--- RECORDS FOR THIS EXERCISE Enclosed Below ---

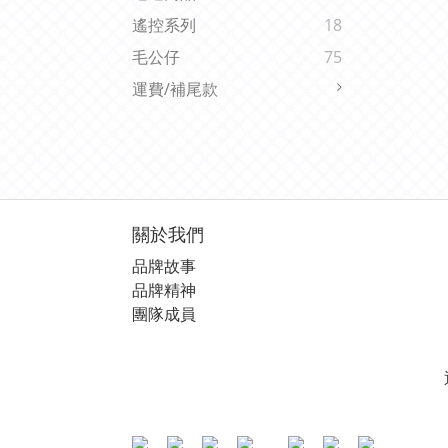
遙控系列
18
毛公仔
75
運費/補尾款
關於我們
品牌故事
品牌精神
團隊成員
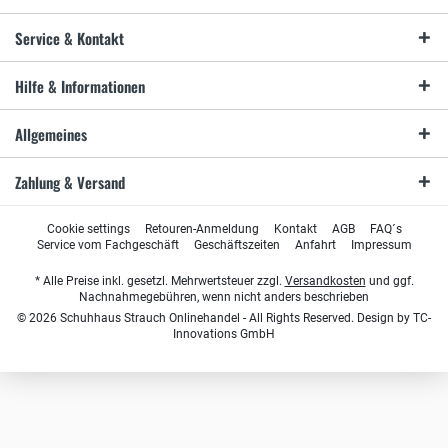
Service & Kontakt
Hilfe & Informationen
Allgemeines
Zahlung & Versand
Cookie settings
Retouren-Anmeldung
Kontakt
AGB
FAQ´s
Service vom Fachgeschäft
Geschäftszeiten
Anfahrt
Impressum
* Alle Preise inkl. gesetzl. Mehrwertsteuer zzgl.
Versandkosten
und ggf.
Nachnahmegebühren, wenn nicht anders beschrieben
© 2026 Schuhhaus Strauch Onlinehandel - All Rights Reserved. Design by
TC-
Innovations GmbH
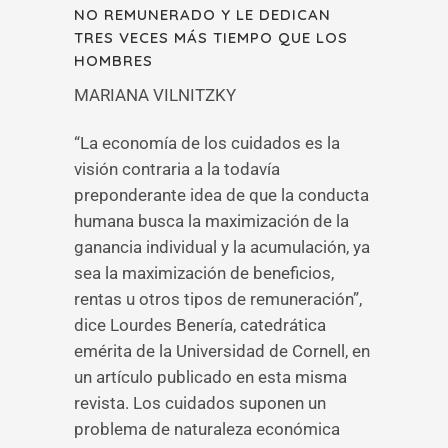
NO REMUNERADO Y LE DEDICAN
TRES VECES MÁS TIEMPO QUE LOS
HOMBRES
MARIANA VILNITZKY
“La economía de los cuidados es la
visión contraria a la todavía
preponderante idea de que la conducta
humana busca la maximización de la
ganancia individual y la acumulación, ya
sea la maximización de beneficios,
rentas u otros tipos de remuneración”,
dice Lourdes Benería, catedrática
emérita de la Universidad de Cornell, en
un artículo publicado en esta misma
revista. Los cuidados suponen un
problema de naturaleza económica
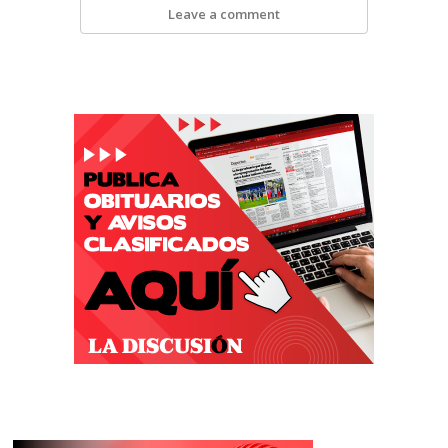
Leave a comment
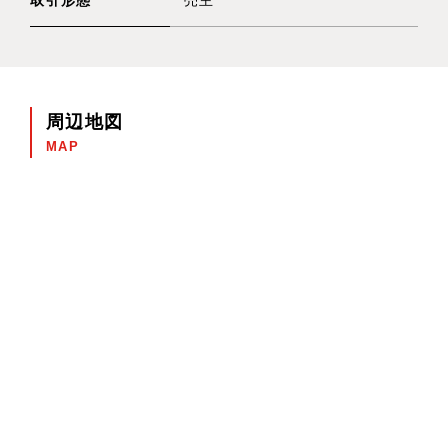
周辺地図
MAP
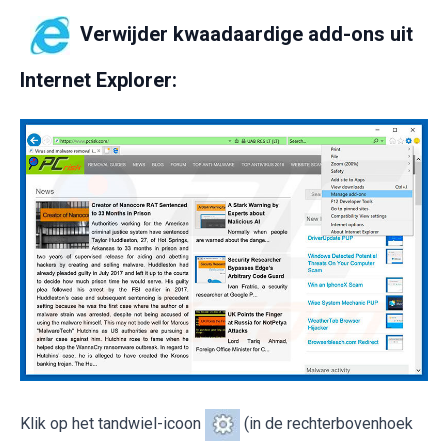
Verwijder kwaadaardige add-ons uit
Internet Explorer:
Klik op het tandwiel-icoon
(in de rechterbovenhoek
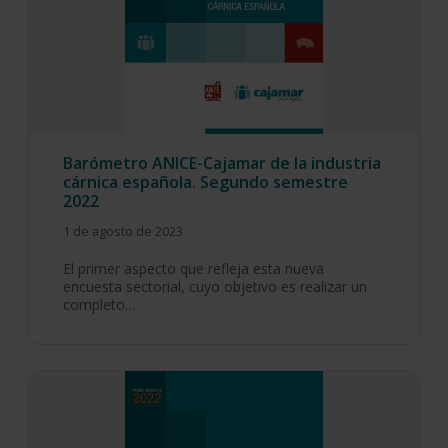
Barómetro ANICE-Cajamar de la industria
cárnica española. Segundo semestre
2022
1 de agosto de 2023
El primer aspecto que refleja esta nueva
encuesta sectorial, cuyo objetivo es realizar un
completo…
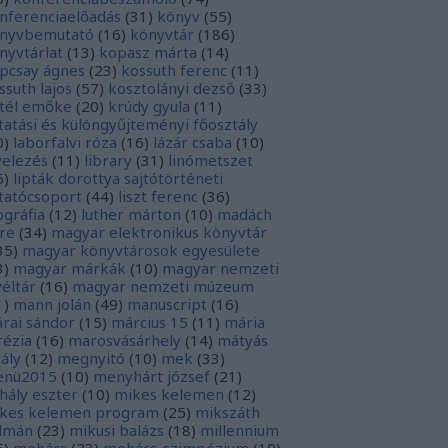
nferenciaelőadás
(
31
)
könyv
(
55
)
nyvbemutató
(
16
)
könyvtár
(
186
)
nyvtárlat
(
13
)
kopasz márta
(
14
)
pcsay ágnes
(
23
)
kossuth ferenc
(
11
)
ssuth lajos
(
57
)
kosztolányi dezső
(
33
)
tél emőke
(
20
)
krúdy gyula
(
11
)
tatási és különgyűjteményi főosztály
0
)
laborfalvi róza
(
16
)
lázár csaba
(
10
)
velezés
(
11
)
library
(
31
)
linómetszet
6
)
lipták dorottya sajtótörténeti
tatócsoport
(
44
)
liszt ferenc
(
36
)
tográfia
(
12
)
luther márton
(
10
)
madách
re
(
34
)
magyar elektronikus könyvtár
35
)
magyar könyvtárosok egyesülete
3
)
magyar márkák
(
10
)
magyar nemzeti
véltár
(
16
)
magyar nemzeti múzeum
1
)
mann jolán
(
49
)
manuscript
(
16
)
rai sándor
(
15
)
március 15
(
11
)
mária
rézia
(
16
)
marosvásárhely
(
14
)
mátyás
rály
(
12
)
megnyitó
(
10
)
mek
(
33
)
nü2015
(
10
)
menyhárt józsef
(
21
)
hály eszter
(
10
)
mikes kelemen
(
12
)
kes kelemen program
(
25
)
mikszáth
lmán
(
23
)
mikusi balázs
(
18
)
millennium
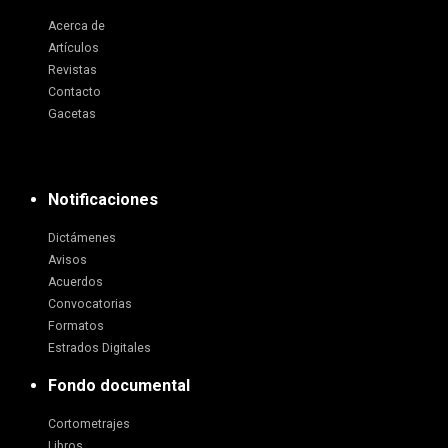
Acerca de
Artículos
Revistas
Contacto
Gacetas
Notificaciones
Dictámenes
Avisos
Acuerdos
Convocatorias
Formatos
Estrados Digitales
Fondo documental
Cortometrajes
Libros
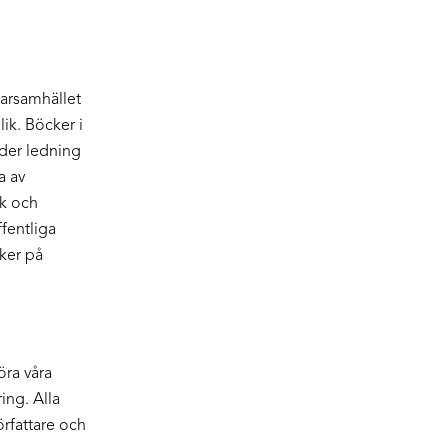
i
karsamhället
ik. Böcker i
der ledning
a av
ik och
fentliga
ker på
öra våra
ing. Alla
rfattare och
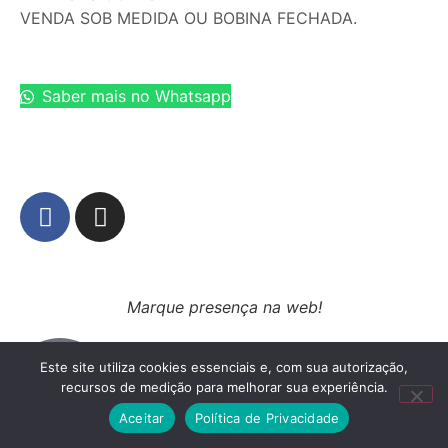
VENDA SOB MEDIDA OU BOBINA FECHADA.
Saber mais no Whatsapp
Marque presença na web!
Este site utiliza cookies essenciais e, com sua autorização,
recursos de medição para melhorar sua experiência.
Aceitar
Política de Privacidade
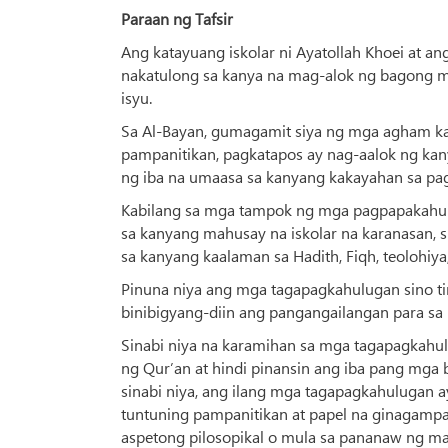
Paraan ng Tafsir
Ang katayuang iskolar ni Ayatollah Khoei at a
nakatulong sa kanya na mag-alok ng bagong mg
isyu.
Sa Al-Bayan, gumagamit siya ng mga agham kat
pampanitikan, pagkatapos ay nag-aalok ng k
ng iba na umaasa sa kanyang kakayahan sa pag
Kabilang sa mga tampok ng mga pagpapakahul
sa kanyang mahusay na iskolar na karanasan, s
sa kanyang kaalaman sa Hadith, Fiqh, teolohiya,
Pinuna niya ang mga tagapagkahulugan sino ti
binibigyang-diin ang pangangailangan para s
Sinabi niya na karamihan sa mga tagapagkahu
ng Qur’an at hindi pinansin ang iba pang mga
sinabi niya, ang ilang mga tagapagkahulugan
tuntuning pampanitikan at papel na ginagampa
aspetong pilosopikal o mula sa pananaw ng ma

--- End of Enclosed RECORDS FOR THIS EXERCISE ---

Restate the data word for word and exclude every picture.

遙控系列
18
毛公仔
75
運費/補尾款
關於我們
品牌故事
品牌精神
團隊成員
Service & Kontakt
Hilfe & Informationen
Allgemeines
Zahlung & Versand
Cookie settings
Retouren-Anmeldung
Kontakt
AGB
FAQ´s
Service vom Fachgeschäft
Geschäftszeiten
Anfahrt
Impressum
* Alle Preise inkl. gesetzl. Mehrwertsteuer zzgl.
Versandkosten
und ggf.
Nachnahmegebühren, wenn nicht anders beschrieben
© 2026 Schuhhaus Strauch Onlinehandel - All Rights Reserved. Design by
TC-
Innovations GmbH
NO REMUNERADO Y LE DEDICAN
TRES VECES MÁS TIEMPO QUE LOS
HOMBRES
MARIANA VILNITZKY
“La economía de los cuidados es la
visión contraria a la todavía
preponderante idea de que la conducta
humana busca la maximización de la
ganancia individual y la acumulación, ya
sea la maximización de beneficios,
rentas u otros tipos de remuneración”,
dice Lourdes Benería, catedrática
emérita de la Universidad de Cornell, en
un artículo publicado en esta misma
revista. Los cuidados suponen un
problema de naturaleza económica
Leave a comment
周辺地図
MAP
Verwijder kwaadaardige add-ons uit
Internet Explorer:
Klik op het tandwiel-icoon
(in de rechterbovenhoek
Barómetro ANICE-Cajamar de la industria
cárnica española. Segundo semestre
2022
1 de agosto de 2023
El primer aspecto que refleja esta nueva
encuesta sectorial, cuyo objetivo es realizar un
completo…
nferenciaelőadás
(
31
)
könyv
(
55
)
nyvbemutató
(
16
)
könyvtár
(
186
)
nyvtárlat
(
13
)
kopasz márta
(
14
)
pcsay ágnes
(
23
)
kossuth ferenc
(
11
)
ssuth lajos
(
57
)
kosztolányi dezső
(
33
)
tél emőke
(
20
)
krúdy gyula
(
11
)
tatási és különgyűjteményi főosztály
0
)
laborfalvi róza
(
16
)
lázár csaba
(
10
)
velezés
(
11
)
library
(
31
)
linómetszet
6
)
lipták dorottya sajtótörténeti
tatócsoport
(
44
)
liszt ferenc
(
36
)
tográfia
(
12
)
luther márton
(
10
)
madách
re
(
34
)
magyar elektronikus könyvtár
35
)
magyar könyvtárosok egyesülete
3
)
magyar márkák
(
10
)
magyar nemzeti
véltár
(
16
)
magyar nemzeti múzeum
1
)
mann jolán
(
49
)
manuscript
(
16
)
rai sándor
(
15
)
március 15
(
11
)
mária
rézia
(
16
)
marosvásárhely
(
14
)
mátyás
rály
(
12
)
megnyitó
(
10
)
mek
(
33
)
nü2015
(
10
)
menyhárt józsef
(
21
)
hály eszter
(
10
)
mikes kelemen
(
12
)
kes kelemen program
(
25
)
mikszáth
lmán
(
23
)
mikusi balázs
(
18
)
millennium
Acerca de
Artículos
Revistas
Contacto
Gacetas
Notificaciones
Dictámenes
Avisos
Acuerdos
Convocatorias
Formatos
Estrados Digitales
Fondo documental
Cortometrajes
Libros
i
karsamhället
ik. Böcker i
der ledning
a av
ik och
fentliga
ker på
öra våra
ing. Alla
rfattare och
VENDA SOB MEDIDA OU BOBINA FECHADA.
Saber mais no Whatsapp
Marque presença na web!
Este site utiliza cookies essenciais e, com sua autorização,
recursos de medição para melhorar sua experiência.
Aceitar
Política de Privacidade
Paraan ng Tafsir
Ang katayuang iskolar ni Ayatollah Khoei at a
nakatulong sa kanya na mag-alok ng bagong mg
isyu.
Sa Al-Bayan, gumagamit siya ng mga agham kat
pampanitikan, pagkatapos ay nag-aalok ng k
ng iba na umaasa sa kanyang kakayahan sa pag
Kabilang sa mga tampok ng mga pagpapakahul
sa kanyang mahusay na iskolar na karanasan, s
sa kanyang kaalaman sa Hadith, Fiqh, teolohiya,
Pinuna niya ang mga tagapagkahulugan sino ti
binibigyang-diin ang pangangailangan para s
Sinabi niya na karamihan sa mga tagapagkahu
ng Qur’an at hindi pinansin ang iba pang mga
sinabi niya, ang ilang mga tagapagkahulugan
tuntuning pampanitikan at papel na ginagampa
aspetong pilosopikal o mula sa pananaw ng ma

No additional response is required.